▶ [Problem statement] Could you restate, exactly and with nothing added, the lines from the start of the data through the line that holds "Marine pollutant. |", leaving the pictures out?

Saved data entries:
_ _ _ _

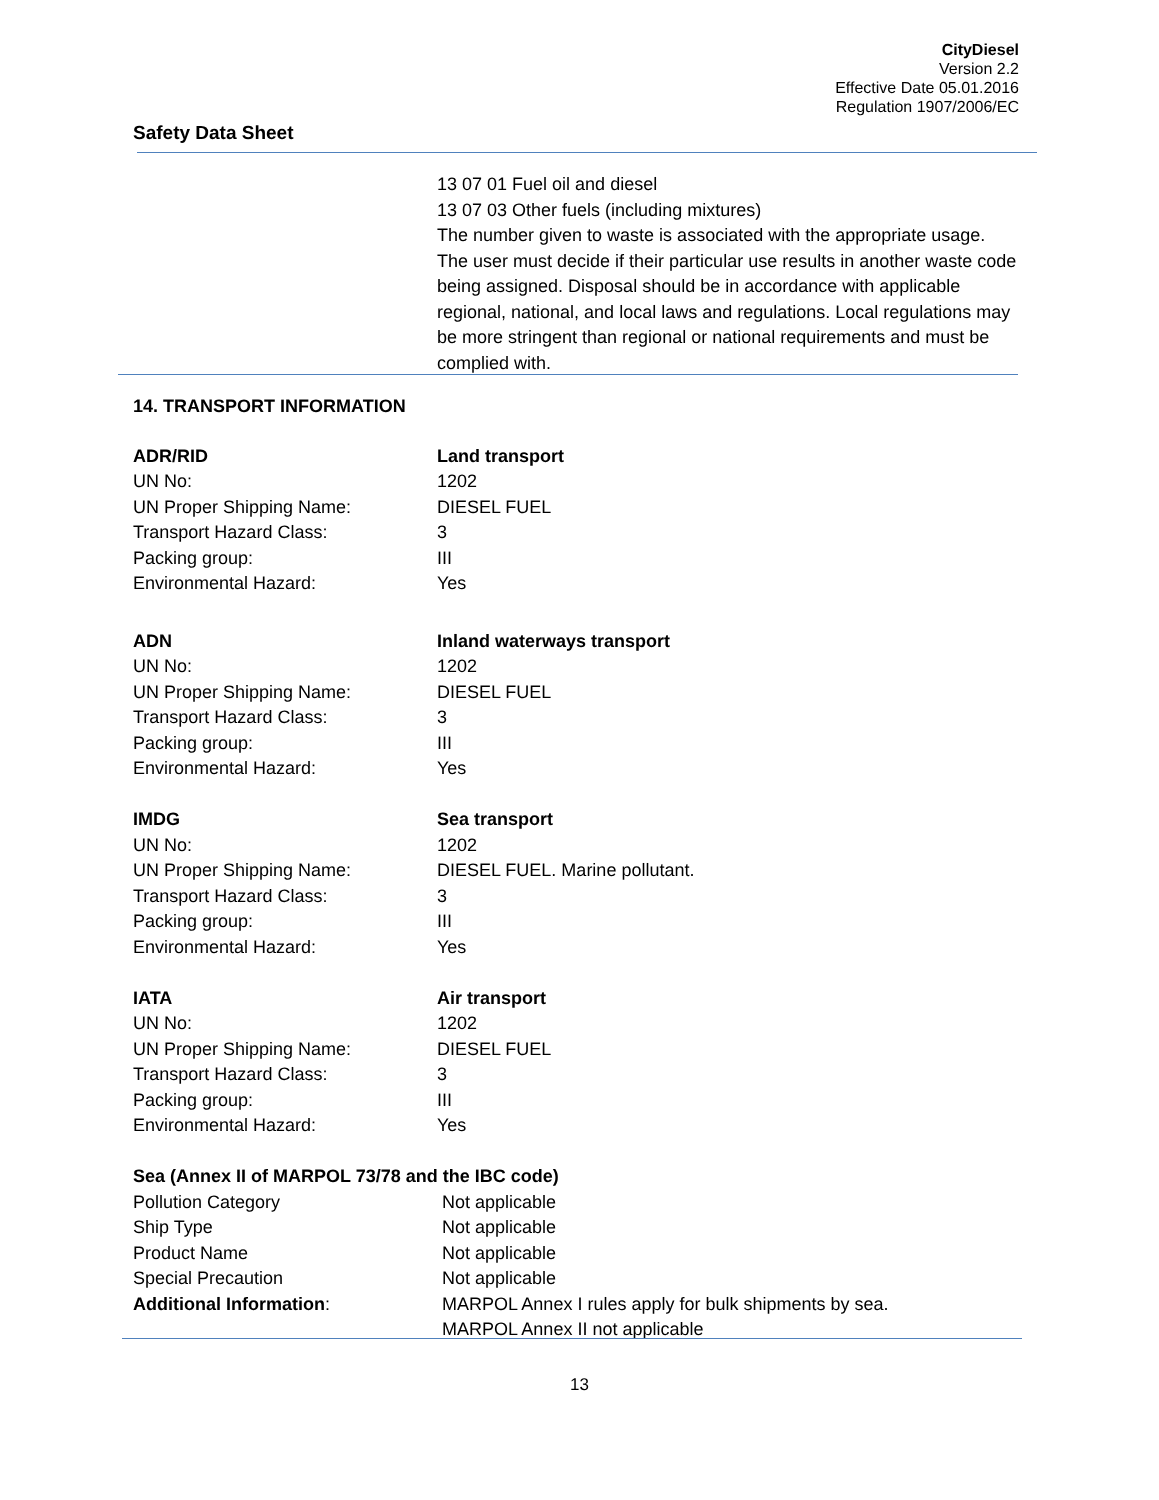CityDiesel
Version 2.2
Effective Date 05.01.2016
Regulation 1907/2006/EC
Safety Data Sheet
13 07 01 Fuel oil and diesel
13 07 03 Other fuels (including mixtures)
The number given to waste is associated with the appropriate usage. The user must decide if their particular use results in another waste code being assigned. Disposal should be in accordance with applicable regional, national, and local laws and regulations. Local regulations may be more stringent than regional or national requirements and must be complied with.
14. TRANSPORT INFORMATION
| ADR/RID | Land transport |
| UN No: | 1202 |
| UN Proper Shipping Name: | DIESEL FUEL |
| Transport Hazard Class: | 3 |
| Packing group: | III |
| Environmental Hazard: | Yes |
| ADN | Inland waterways transport |
| UN No: | 1202 |
| UN Proper Shipping Name: | DIESEL FUEL |
| Transport Hazard Class: | 3 |
| Packing group: | III |
| Environmental Hazard: | Yes |
| IMDG | Sea transport |
| UN No: | 1202 |
| UN Proper Shipping Name: | DIESEL FUEL. Marine pollutant. |
| Transport Hazard Class: | 3 |
| Packing group: | III |
| Environmental Hazard: | Yes |
| IATA | Air transport |
| UN No: | 1202 |
| UN Proper Shipping Name: | DIESEL FUEL |
| Transport Hazard Class: | 3 |
| Packing group: | III |
| Environmental Hazard: | Yes |
| Sea (Annex II of MARPOL 73/78 and the IBC code) | |
| Pollution Category | Not applicable |
| Ship Type | Not applicable |
| Product Name | Not applicable |
| Special Precaution | Not applicable |
| Additional Information : | MARPOL Annex I rules apply for bulk shipments by sea. MARPOL Annex II not applicable |
13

_ _ _ _

▶ [Answer to this task]
CityDiesel
Version 2.2
Effective Date 05.01.2016
Regulation 1907/2006/EC
Safety Data Sheet
13 07 01 Fuel oil and diesel
13 07 03 Other fuels (including mixtures)
The number given to waste is associated with the appropriate usage. The user must decide if their particular use results in another waste code being assigned. Disposal should be in accordance with applicable regional, national, and local laws and regulations. Local regulations may be more stringent than regional or national requirements and must be complied with.
14. TRANSPORT INFORMATION
| ADR/RID | Land transport |
| UN No: | 1202 |
| UN Proper Shipping Name: | DIESEL FUEL |
| Transport Hazard Class: | 3 |
| Packing group: | III |
| Environmental Hazard: | Yes |
| ADN | Inland waterways transport |
| UN No: | 1202 |
| UN Proper Shipping Name: | DIESEL FUEL |
| Transport Hazard Class: | 3 |
| Packing group: | III |
| Environmental Hazard: | Yes |
| IMDG | Sea transport |
| UN No: | 1202 |
| UN Proper Shipping Name: | DIESEL FUEL. Marine pollutant. |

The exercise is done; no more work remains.